▼▼▼
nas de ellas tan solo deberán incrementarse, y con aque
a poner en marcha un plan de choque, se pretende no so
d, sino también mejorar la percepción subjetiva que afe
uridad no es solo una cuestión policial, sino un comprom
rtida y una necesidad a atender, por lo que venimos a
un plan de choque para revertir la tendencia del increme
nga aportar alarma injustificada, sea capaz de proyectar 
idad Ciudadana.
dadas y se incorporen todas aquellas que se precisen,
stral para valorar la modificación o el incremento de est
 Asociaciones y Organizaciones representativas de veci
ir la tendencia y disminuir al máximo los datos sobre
▲▲▲
### Exercise description
Check each line of the records for "tendencia" and copy the ones that contain it.

### Solved exercise
un plan de choque para revertir la tendencia del increme
ir la tendencia y disminuir al máximo los datos sobre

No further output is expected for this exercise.